High up on the rock face a shifting wind bellow-sweeps
at feather grass on the last inch of cliff.
A warring sun on St. Paul’s Lookout blinding
with its silver shards setting ocean cove on fire.
Where a hooded plover—pink-legged swift shore-runner
winkle-pecked in washed-up kelp returns often to its egg-scrape
—just a childhood memory. Once you have seen
two sea-swallows’ perfect-paired flutterless-glide and
their imposing shadows as twin-clear in form on white sand
you can not go back. This day of your mother’s death
an albatross with its precision-cut wing-tips never touched
the half mile of unbroken wave, its long sea-passage
past melting islands, to disappear into the southern mists.
About this poem
The backdrop of this poem came from exploring the coastline of Diamond Bay, near Portsea.
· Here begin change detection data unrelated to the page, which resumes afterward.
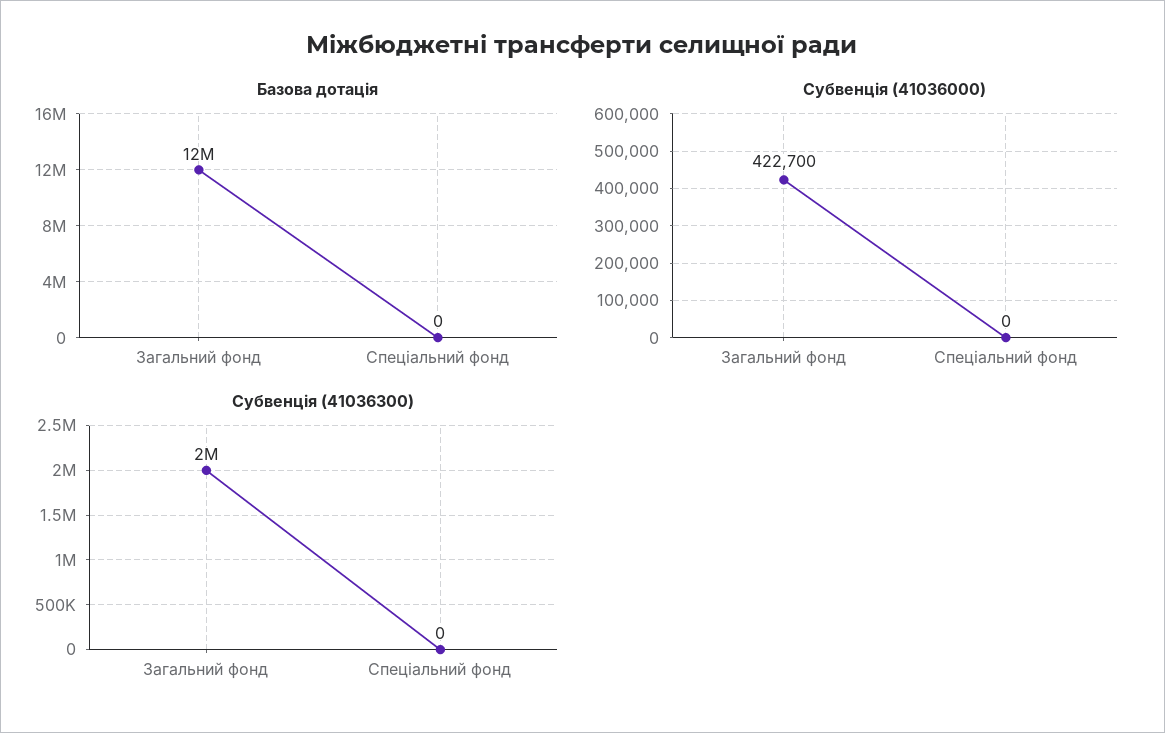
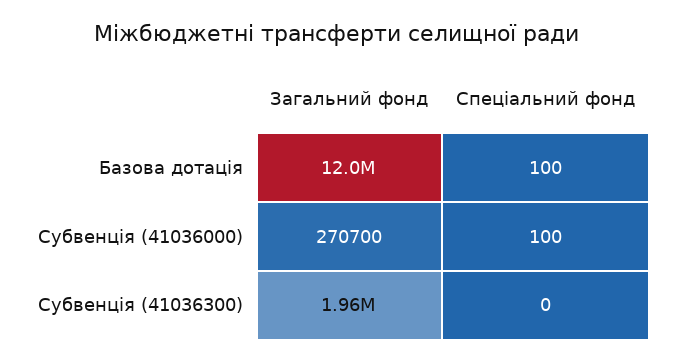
  {
    "Базова дотація": {
      "Загальний фонд": 12000000,
-     "Спеціальний фонд": 0
+     "Спеціальний фонд": 100
    },
    "Субвенція (41036000)": {
-     "Загальний фонд": 422700,
+     "Загальний фонд": 270700,
-     "Спеціальний фонд": 0
+     "Спеціальний фонд": 100
    },
    "Субвенція (41036300)": {
      "Загальний фонд": 1960000,
      "Спеціальний фонд": 0
    }
  }

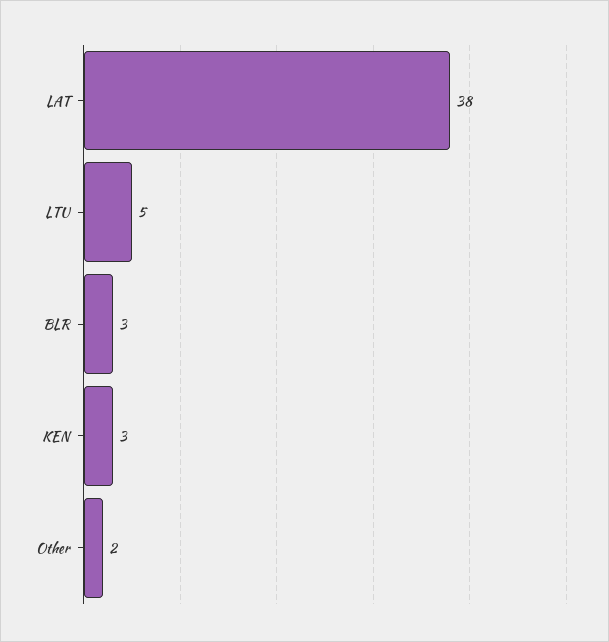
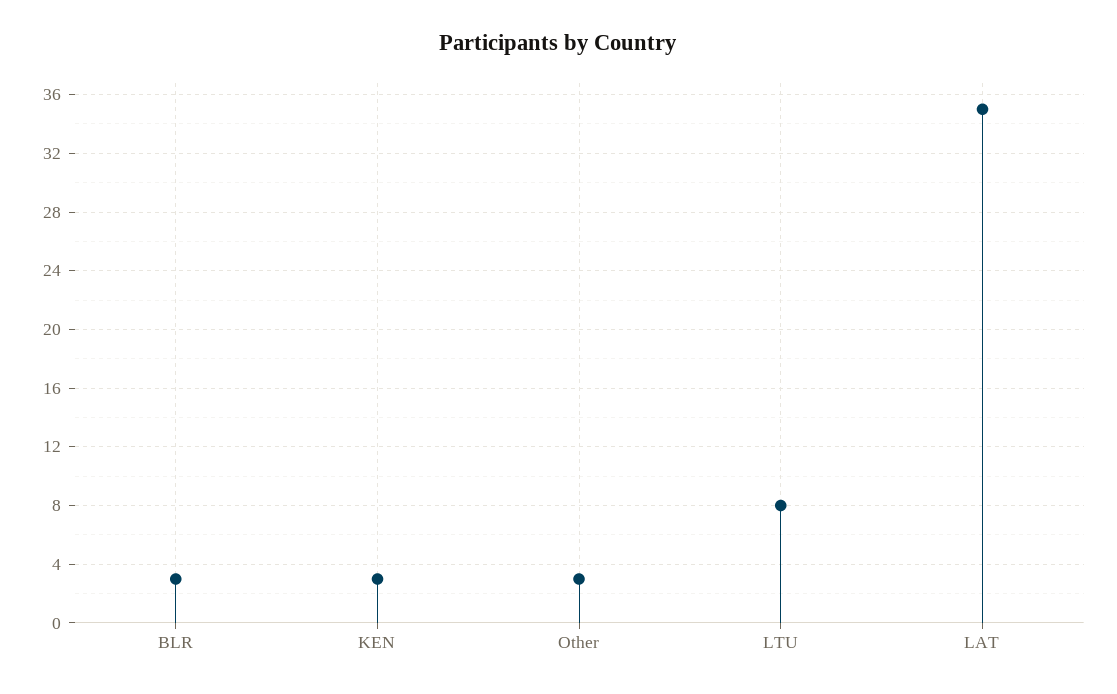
  {
-   "LAT": 38,
+   "LAT": 35,
-   "LTU": 5,
+   "LTU": 8,
    "BLR": 3,
    "KEN": 3,
-   "Other": 2
+   "Other": 3
  }

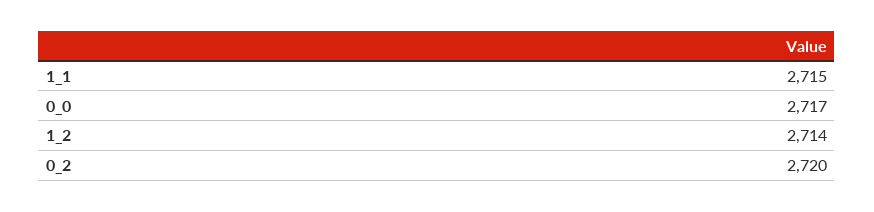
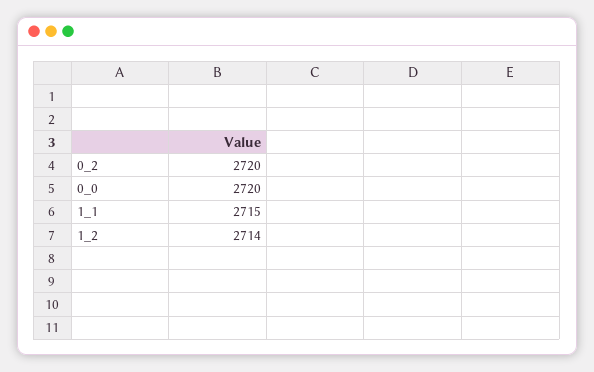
  {
    "1_1": 2715,
-   "0_0": 2717,
+   "0_0": 2720,
    "1_2": 2714,
    "0_2": 2720
  }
There is a lookout there called St. Paul’s lookout, so thoughts about St. Paul, his spiritual blindness and the sad news of a death became mixed in with the soul of birds and landscape. In this poem, I allow nature to be the arbitrator of feelings. Around the time I wrote this poem, I was reading traditional poets such as Yeats, Blake and Hopkins. Gerard Manley Hopkins has clearly influenced the sounds of language and attention to rhythm.
About Michelle Leber
Michelle Leber has been a guest at local and interstate poetry readings, festivals and community events. She lives near the beaches of Port Philip Bay and draws inspiration from this natural world. Her poetry has appeared in anthologies, newspapers, journals, ecology bulletins and high school texts. Her collection, “The Weeping Grass”, was published by The Australian Poetry Centre (New Poet Series 2010). She is currently working on a verse novel about the Yellow Emperor of China.